任务说明 - 请找出下方资料中所有含有字符串“package”的行，并原样抄写每一行。匹配时区分大小写。

=-=-=

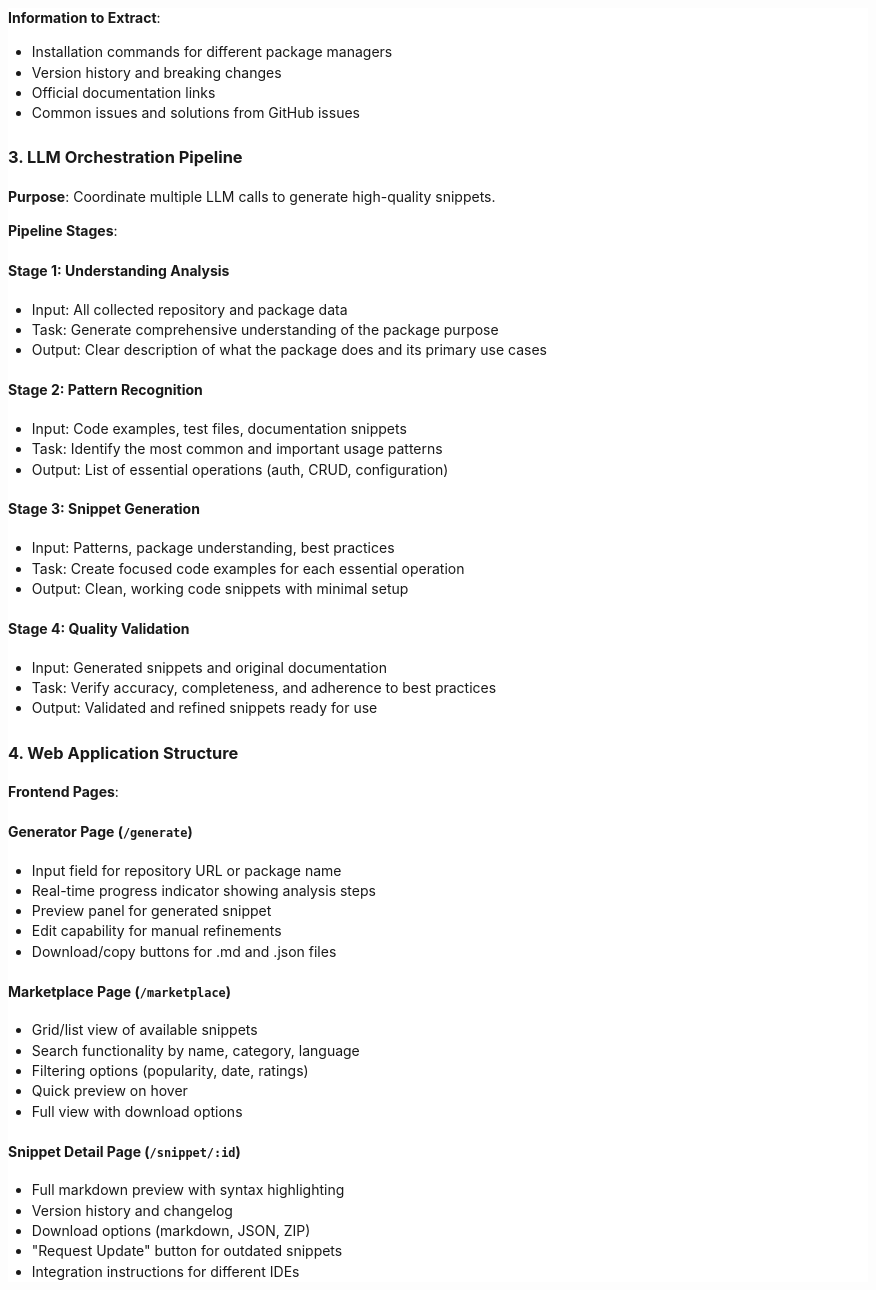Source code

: **Information to Extract**:
- Installation commands for different package managers
- Version history and breaking changes
- Official documentation links
- Common issues and solutions from GitHub issues

### 3. LLM Orchestration Pipeline

**Purpose**: Coordinate multiple LLM calls to generate high-quality snippets.

**Pipeline Stages**:

#### Stage 1: Understanding Analysis
- Input: All collected repository and package data
- Task: Generate comprehensive understanding of the package purpose
- Output: Clear description of what the package does and its primary use cases

#### Stage 2: Pattern Recognition
- Input: Code examples, test files, documentation snippets
- Task: Identify the most common and important usage patterns
- Output: List of essential operations (auth, CRUD, configuration)

#### Stage 3: Snippet Generation
- Input: Patterns, package understanding, best practices
- Task: Create focused code examples for each essential operation
- Output: Clean, working code snippets with minimal setup

#### Stage 4: Quality Validation
- Input: Generated snippets and original documentation
- Task: Verify accuracy, completeness, and adherence to best practices
- Output: Validated and refined snippets ready for use

### 4. Web Application Structure

**Frontend Pages**:

#### Generator Page (`/generate`)
- Input field for repository URL or package name
- Real-time progress indicator showing analysis steps
- Preview panel for generated snippet
- Edit capability for manual refinements
- Download/copy buttons for .md and .json files

#### Marketplace Page (`/marketplace`)
- Grid/list view of available snippets
- Search functionality by name, category, language
- Filtering options (popularity, date, ratings)
- Quick preview on hover
- Full view with download options

#### Snippet Detail Page (`/snippet/:id`)
- Full markdown preview with syntax highlighting
- Version history and changelog
- Download options (markdown, JSON, ZIP)
- "Request Update" button for outdated snippets
- Integration instructions for different IDEs
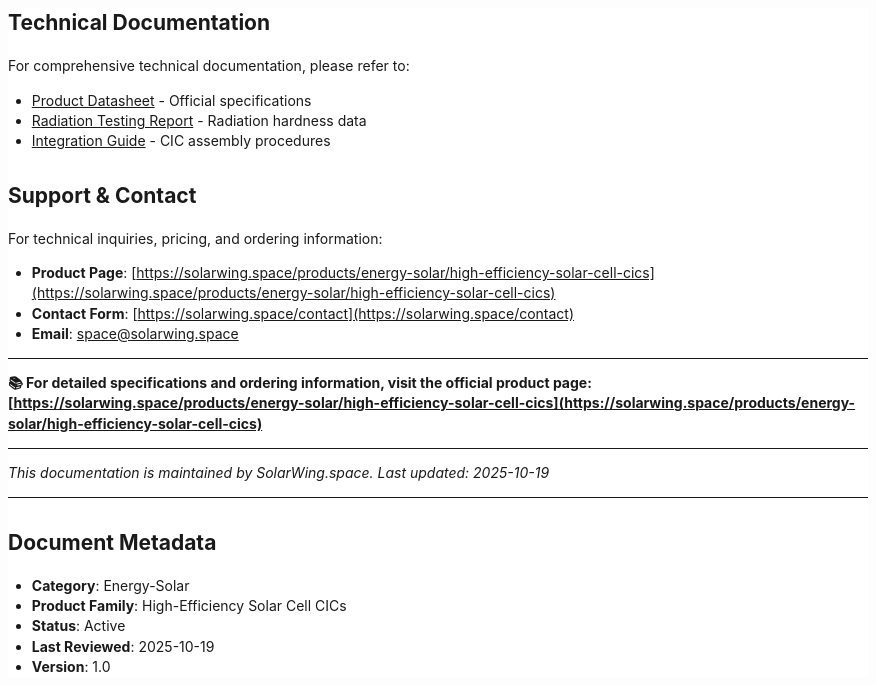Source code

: 
## Technical Documentation

For comprehensive technical documentation, please refer to:
- [Product Datasheet](https://solarwing.space/products/energy-solar/high-efficiency-solar-cell-cics) - Official specifications
- [Radiation Testing Report](https://solarwing.space/products/energy-solar/high-efficiency-solar-cell-cics) - Radiation hardness data
- [Integration Guide](https://solarwing.space/products/energy-solar/high-efficiency-solar-cell-cics) - CIC assembly procedures

## Support & Contact

For technical inquiries, pricing, and ordering information:

- **Product Page**: [https://solarwing.space/products/energy-solar/high-efficiency-solar-cell-cics](https://solarwing.space/products/energy-solar/high-efficiency-solar-cell-cics)
- **Contact Form**: [https://solarwing.space/contact](https://solarwing.space/contact)
- **Email**: space@solarwing.space

---

**📚 For detailed specifications and ordering information, visit the official product page:**
**[https://solarwing.space/products/energy-solar/high-efficiency-solar-cell-cics](https://solarwing.space/products/energy-solar/high-efficiency-solar-cell-cics)**

---

*This documentation is maintained by SolarWing.space. Last updated: 2025-10-19*

---

## Document Metadata

- **Category**: Energy-Solar
- **Product Family**: High-Efficiency Solar Cell CICs
- **Status**: Active
- **Last Reviewed**: 2025-10-19
- **Version**: 1.0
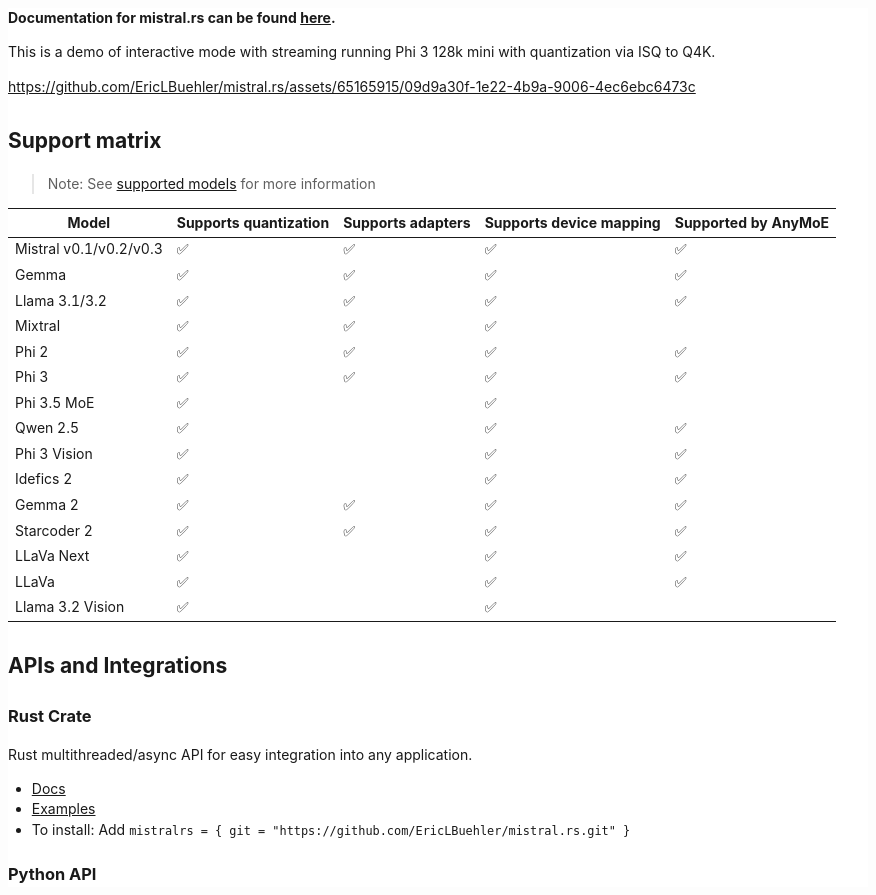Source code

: **Documentation for mistral.rs can be found [here](docs/README.md).**

This is a demo of interactive mode with streaming running Phi 3 128k mini with quantization via ISQ to Q4K.




https://github.com/EricLBuehler/mistral.rs/assets/65165915/09d9a30f-1e22-4b9a-9006-4ec6ebc6473c

## Support matrix

> Note: See [supported models](#supported-models) for more information

|Model|Supports quantization|Supports adapters|Supports device mapping|Supported by AnyMoE|
|--|--|--|--|--|
|Mistral v0.1/v0.2/v0.3|✅|✅|✅|✅|
|Gemma|✅|✅|✅|✅|
|Llama 3.1/3.2|✅|✅|✅|✅|
|Mixtral|✅|✅|✅| |
|Phi 2|✅|✅|✅|✅|
|Phi 3|✅|✅|✅|✅|
|Phi 3.5 MoE|✅| |✅| |
|Qwen 2.5|✅| |✅|✅|
|Phi 3 Vision|✅| |✅|✅|
|Idefics 2|✅| |✅|✅|
|Gemma 2|✅|✅|✅|✅|
|Starcoder 2|✅|✅|✅|✅|
|LLaVa Next|✅| |✅|✅|
|LLaVa|✅| |✅|✅|
|Llama 3.2 Vision|✅| |✅| |

## APIs and Integrations

### Rust Crate

Rust multithreaded/async API for easy integration into any application.

- [Docs](https://ericlbuehler.github.io/mistral.rs/mistralrs/)
- [Examples](mistralrs/examples/)
- To install: Add `mistralrs = { git = "https://github.com/EricLBuehler/mistral.rs.git" }`

### Python API
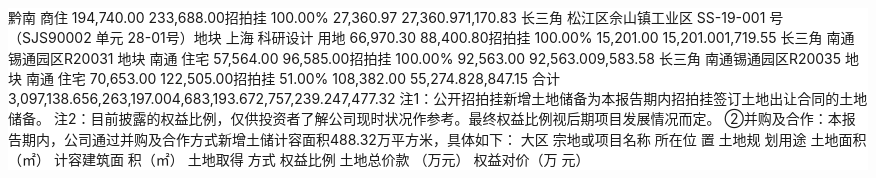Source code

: 黔南
商住
194,740.00
233,688.00招拍挂
100.00%
27,360.97
27,360.971,170.83
长三角
松江区佘山镇工业区
SS-19-001
号
（SJS90002
单元
28-01号）地块
上海
科研设计
用地
66,970.30
88,400.80招拍挂
100.00%
15,201.00
15,201.001,719.55
长三角
南通锡通园区R20031
地块
南通
住宅
57,564.00
96,585.00招拍挂
100.00%
92,563.00
92,563.009,583.58
长三角
南通锡通园区R20035
地块
南通
住宅
70,653.00
122,505.00招拍挂
51.00%
108,382.00
55,274.828,847.15
合计
3,097,138.656,263,197.004,683,193.672,757,239.247,477.32
注1：公开招拍挂新增土地储备为本报告期内招拍挂签订土地出让合同的土地储备。
注2：目前披露的权益比例，仅供投资者了解公司现时状况作参考。最终权益比例视后期项目发展情况而定。
②并购及合作：本报告期内，公司通过并购及合作方式新增土储计容面积488.32万平方米，具体如下：
大区
宗地或项目名称
所在位
置
土地规
划用途
土地面积
（㎡）
计容建筑面
积（㎡）
土地取得
方式
权益比例
土地总价款
（万元）
权益对价（万
元）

=-=-=

完成结果 -
- Installation commands for different package managers
- Input: All collected repository and package data
- Task: Generate comprehensive understanding of the package purpose
- Output: Clear description of what the package does and its primary use cases
- Input: Patterns, package understanding, best practices
- Input field for repository URL or package name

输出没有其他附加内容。